16 октября 1846 года бостонский врач-стоматолог Томас Мортон продемонстрировал уникальный эксперимент, показав, как он удалил зуб пациенту под воздействием эфирного наркоза, избавив того от страданий. Это изобретение без ложной скромности можно считать ключевым для человечества, ведь Мортон навсегда избавил людей от боли во время операций и открыл медицине новые возможности.
С тех пор врачи анестезиологи-реаниматологи — одна из самых элитных специальностей, они ангелы-хранители, которые очень часто остаются за кадром сложных клинических случаев и операций, но их невидимое присутствие — залог жизни пациента и его последующего восстановления после операции. Накануне профессионального праздника мы поговорили с анестезиологом-реаниматологом краевой больницы, который почти 100 дней провел в «красной» зоне коронавирусного госпиталя — Алексеем Антиповым. Правила жизни врача, который очень любит свою работу — в материале ниже.
Алексей Антипов — врач анестезиолог-реаниматолог Краевой клинической больницы с 23-летним стажем, работает в отделении кардиореанимации. Окончил красноярскую медакадемию, начинал профессиональную деятельность как медбрат-анестезист в первой городской больнице на Вейнбаума.

→ Что нужно сделать:
**a)** Пожалуйста, повторите из текста об анестезиологах часть, которая начинается словами, содержащими «С тех пор врачи», и заканчивается словами «в материале ниже.».
**b)** В каком отделении работает Алексей Антипов, согласно тексту об анестезиологах?

→ Предоставленные материалы:
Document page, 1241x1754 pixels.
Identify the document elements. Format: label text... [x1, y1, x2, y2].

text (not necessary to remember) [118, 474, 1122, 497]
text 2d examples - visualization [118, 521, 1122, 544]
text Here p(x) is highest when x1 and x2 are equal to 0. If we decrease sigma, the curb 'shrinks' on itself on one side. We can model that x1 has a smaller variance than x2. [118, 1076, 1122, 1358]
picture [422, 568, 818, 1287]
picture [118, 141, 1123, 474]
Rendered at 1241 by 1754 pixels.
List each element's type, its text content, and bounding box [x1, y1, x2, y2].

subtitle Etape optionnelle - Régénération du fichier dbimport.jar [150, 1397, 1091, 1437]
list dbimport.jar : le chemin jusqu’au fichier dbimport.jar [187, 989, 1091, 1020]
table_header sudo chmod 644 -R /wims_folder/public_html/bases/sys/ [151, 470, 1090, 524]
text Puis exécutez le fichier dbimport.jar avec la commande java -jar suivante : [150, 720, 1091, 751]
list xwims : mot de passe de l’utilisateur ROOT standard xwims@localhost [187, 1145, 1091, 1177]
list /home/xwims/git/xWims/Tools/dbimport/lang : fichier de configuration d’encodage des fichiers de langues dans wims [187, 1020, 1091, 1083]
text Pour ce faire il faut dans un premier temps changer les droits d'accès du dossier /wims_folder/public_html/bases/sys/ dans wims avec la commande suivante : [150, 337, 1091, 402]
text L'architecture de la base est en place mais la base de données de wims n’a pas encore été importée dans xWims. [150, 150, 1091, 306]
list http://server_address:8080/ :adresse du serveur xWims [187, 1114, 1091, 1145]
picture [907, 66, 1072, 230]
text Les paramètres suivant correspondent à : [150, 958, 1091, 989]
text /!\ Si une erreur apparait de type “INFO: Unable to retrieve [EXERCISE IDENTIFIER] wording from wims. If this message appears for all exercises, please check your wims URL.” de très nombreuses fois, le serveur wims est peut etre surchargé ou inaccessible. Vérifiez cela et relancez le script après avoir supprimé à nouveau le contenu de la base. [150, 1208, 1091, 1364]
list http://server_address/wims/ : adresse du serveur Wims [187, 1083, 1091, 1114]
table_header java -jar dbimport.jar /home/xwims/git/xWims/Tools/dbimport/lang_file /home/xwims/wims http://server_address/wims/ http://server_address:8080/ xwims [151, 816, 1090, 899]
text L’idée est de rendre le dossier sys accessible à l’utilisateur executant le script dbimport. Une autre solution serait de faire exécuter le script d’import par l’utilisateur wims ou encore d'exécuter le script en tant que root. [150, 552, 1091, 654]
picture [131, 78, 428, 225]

→ Ответы по заданиям:
**a)**
С тех пор врачи анестезиологи-реаниматологи — одна из самых элитных специальностей, они ангелы-хранители, которые очень часто остаются за кадром сложных клинических случаев и операций, но их невидимое присутствие — залог жизни пациента и его последующего восстановления после операции. Накануне профессионального праздника мы поговорили с анестезиологом-реаниматологом краевой больницы, который почти 100 дней провел в «красной» зоне коронавирусного госпиталя — Алексеем Антиповым. Правила жизни врача, который очень любит свою работу — в материале ниже.

**b)** В отделении кардиореанимации.